Если в «Днях Турбиных» героев защищают даже лёгкие кремовые шторы, то в «Зойкиной квартире» бесполезны и более основательные способы домашней самообороны от нежелательных гостей. Управдом не только несколько раз в день приходит с угрозами, вымогая у героини деньги, но считает себя вправе проникать в квартиру и без её ведома. Довольно бесцеремонно ведут себя и сотрудники уголовного розыска, пришедшие под видом комиссии наркомпроса осматривать мастерскую в отсутствие хозяйки: «Ванечка <...> вынимает отмычку, осматривает столы, отдергивает занавески, обнаруживает картину обнажённой женщины» [9, с. 199]. В финале, вообще, агенты милиции пробираются в квартиру тайно.

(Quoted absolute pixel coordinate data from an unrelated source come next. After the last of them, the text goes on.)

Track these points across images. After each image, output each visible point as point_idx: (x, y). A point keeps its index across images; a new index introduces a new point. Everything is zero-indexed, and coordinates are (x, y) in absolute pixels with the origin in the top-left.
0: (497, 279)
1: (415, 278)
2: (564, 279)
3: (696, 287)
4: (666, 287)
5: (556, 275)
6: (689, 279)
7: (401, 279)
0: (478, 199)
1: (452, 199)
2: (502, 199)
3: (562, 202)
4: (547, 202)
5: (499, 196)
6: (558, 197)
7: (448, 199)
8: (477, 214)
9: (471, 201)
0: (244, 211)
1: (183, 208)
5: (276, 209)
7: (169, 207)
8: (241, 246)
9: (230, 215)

Из опасностей, которыми угрожает ей внешний мир, больше всего Зою страшит уплотнение. Она судит, насколько эта угроза малопреодолима, по судьбе дома Обольяни-нова, который отобрали, оставив одну комнату. Чувствуя себя беззащитными перед представителями власти, герои не ощущают, что главная-то угроза подчинения их жизненного пространства чужой воле происходит изнутри. Аметистов не подозревает, какой роковой смысл имеет шутливое обращение к Херувиму: «поручаю тебе квартиру и ответственность возлагаю на тебя» [9, с. 196]. Следующая сцена показывает, что китаец строит вполне серьёзные планы и, действительно, считает себя настоящим хозяином этого дома: «Ты иди с квартиры, иди! Это моя квартира <...>!» [9, с. 198].
У героев «Бега» нет не только такого надежного приюта, как у Турбиных, но и такого призрачного, как у Зои. Все помещения, изображённые в этом тексте, лишены черт дома, защищённого от внешнего мира: и монастырь, и железнодорожная станция, и дворец в Севастополе, и те скромные жилища,
которые занимают эмигранты в Константинополе, и даже богатая квартира Корзухина в его собственном доме в Париже.

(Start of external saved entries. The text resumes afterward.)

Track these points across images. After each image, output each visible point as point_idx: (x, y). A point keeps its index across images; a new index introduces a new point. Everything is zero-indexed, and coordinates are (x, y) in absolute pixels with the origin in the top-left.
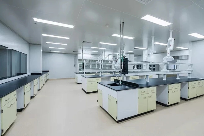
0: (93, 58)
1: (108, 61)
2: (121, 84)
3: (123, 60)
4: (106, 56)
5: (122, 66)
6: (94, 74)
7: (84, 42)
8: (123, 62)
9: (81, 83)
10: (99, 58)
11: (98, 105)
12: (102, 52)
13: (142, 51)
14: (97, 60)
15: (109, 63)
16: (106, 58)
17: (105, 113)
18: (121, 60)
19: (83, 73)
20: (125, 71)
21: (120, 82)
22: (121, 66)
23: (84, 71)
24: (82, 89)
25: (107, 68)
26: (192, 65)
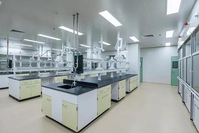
0: (24, 53)
1: (47, 59)
2: (75, 85)
3: (78, 57)
4: (43, 53)
5: (77, 64)
6: (28, 75)
7: (13, 31)
8: (77, 59)
9: (8, 88)
10: (34, 54)
11: (43, 115)
12: (39, 47)
13: (86, 49)
14: (32, 57)
15: (48, 60)
16: (43, 54)
17: (57, 124)
18: (75, 57)
19: (12, 73)
20: (80, 69)
21: (74, 83)
22: (75, 64)
23: (14, 71)
24: (10, 96)
25: (45, 66)
26: (128, 63)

Монастырь, напоминающий катакомбы ранних христиан, потерял своё назначение «Дома Божьего». Действия монахов контролируются войсками, поочередно захватывающими обитель, пришедшими сюда со своим, армейским, уставом и не церемонящимися с братией. Военный беспорядок лишил монастырь возможности стать безопасным приютом для беженцев, защитить их от враждебного мира, выполняя свои прямые духовные функции. По своему расположению для белых и беженцев, ничего не имеющих против монахов, рискованно оставаться здесь, чтобы не оказаться в окружении. Приход же красных, враждебных духовенству как классу, опасен для братии, встречавшей Чарноту колокольным звоном.

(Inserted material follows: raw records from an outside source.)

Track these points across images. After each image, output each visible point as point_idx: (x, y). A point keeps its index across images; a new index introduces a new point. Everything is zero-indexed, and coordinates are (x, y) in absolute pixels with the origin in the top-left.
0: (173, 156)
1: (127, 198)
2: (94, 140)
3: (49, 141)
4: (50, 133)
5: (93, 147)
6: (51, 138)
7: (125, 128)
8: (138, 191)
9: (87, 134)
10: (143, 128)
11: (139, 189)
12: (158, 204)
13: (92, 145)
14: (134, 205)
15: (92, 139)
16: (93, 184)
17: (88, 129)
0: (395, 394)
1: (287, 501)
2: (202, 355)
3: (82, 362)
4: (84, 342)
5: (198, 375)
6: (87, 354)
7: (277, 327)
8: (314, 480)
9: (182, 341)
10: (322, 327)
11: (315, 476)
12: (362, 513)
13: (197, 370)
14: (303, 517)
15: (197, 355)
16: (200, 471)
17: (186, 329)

Не может стать спасительным убежищем и железнодорожная станция, по сути своей -пространство не интимное, а публичное, к тому же переходное, особенно же в условиях военного времени. Даже для начальника станции, его жены и дочери, вокзал, где они постоянно живут, превратился в источник тревоги и опасности, ведь на фонарях перрона повешены люди, в бывшем буфете допрашивают и пытают, а за что и кто окажется новой жертвой - угадать невозможно. Бледный Георгий Победоносец с лампадкой только подчёркивает незащищенность вокзала от мороза, тьмы и войны.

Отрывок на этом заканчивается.